With the Labour Party’s proposed plans for a ‘garden tax’, Kevin Ross, director at Brown Turner Ross, explores how this would impact the property market.
The tax overhaul plans would see Council Tax replaced with a progressive system where the landowner would be liable to pay instead of the occupier. A new report titled ‘Land for the Many’ outlines several recommendations for the party to implement “radical but practical changes in the way land in the UK is used and governed.”
The Labour Party looks set to identify key housing market reforms as part of their policy for the next election. The core purpose of their plans is to make it more affordable for people to enter the market. It should also ease the burden many leasehold owners are encumbered with from high ground rents and higher prices to buy the freehold. The report has been dubbed the ‘garden tax’ and will aim to “encourage more efficient use of the housing stock” and “discourage the use of homes as financial assets.”
The annual tax bill would be based on the property’s current value and would target larger homes with gardens. This is something that would mostly like significantly affect families, widowers and pensioners. As the large tax bill may be off-putting for home buyers, the policy could trap as many families as the current leasehold system. The plans would also see significantly higher rates for home owners living outside the UK for tax purposes, those who own a second home, and anyone who has an empty home for more than two years.
The ‘Land for the Many’ report also tackles the issues of thousands of homeowners being unable to sell their homes due to excessive ground rents and high prices to obtain the freehold in the leasehold market. The report suggests that if you own a house or flat but not the plot of land, then you should have the right to purchase the land for no more than 1% of the property’s value. This approach is similar to a recent proposal from the Conservatives who announced that all newly built houses would only be sold on a freehold basis.

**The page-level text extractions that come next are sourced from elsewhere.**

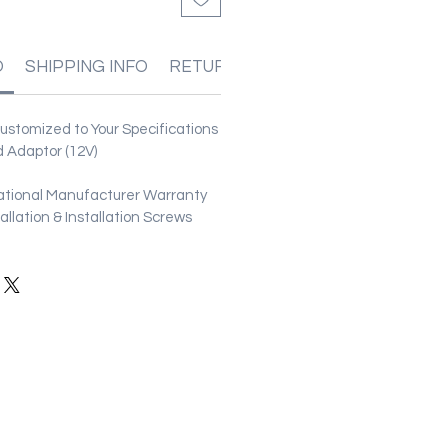
O
SHIPPING INFO
RETURN & REFUND POLICIES
stomized to Your Specifications
 Adaptor (12V)
ational Manufacturer Warranty
stallation & Installation Screws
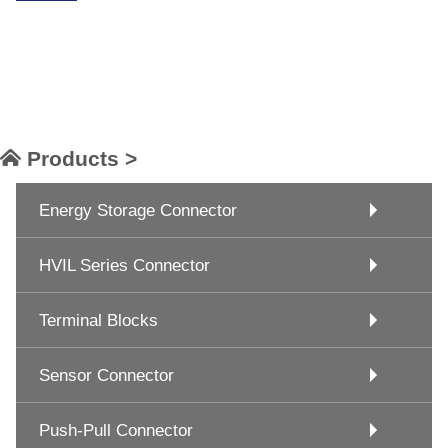
Products >
Energy Storage Connector
HVIL Series Connector
Terminal Blocks
Sensor Connector
Push-Pull Connector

As for the commercial industry, the party may look to replace business rates with a land value tax. This would be based on the rental value of local commercial land and aim to reduce the risk for investors. However, there’s no clear indication whether this would add to the current corporation tax system or replace it.
In order for these plans to work effectively and to avoid negative impact on the property market, it’s clear that a sensible implementation and simplifying of the system would be necessary.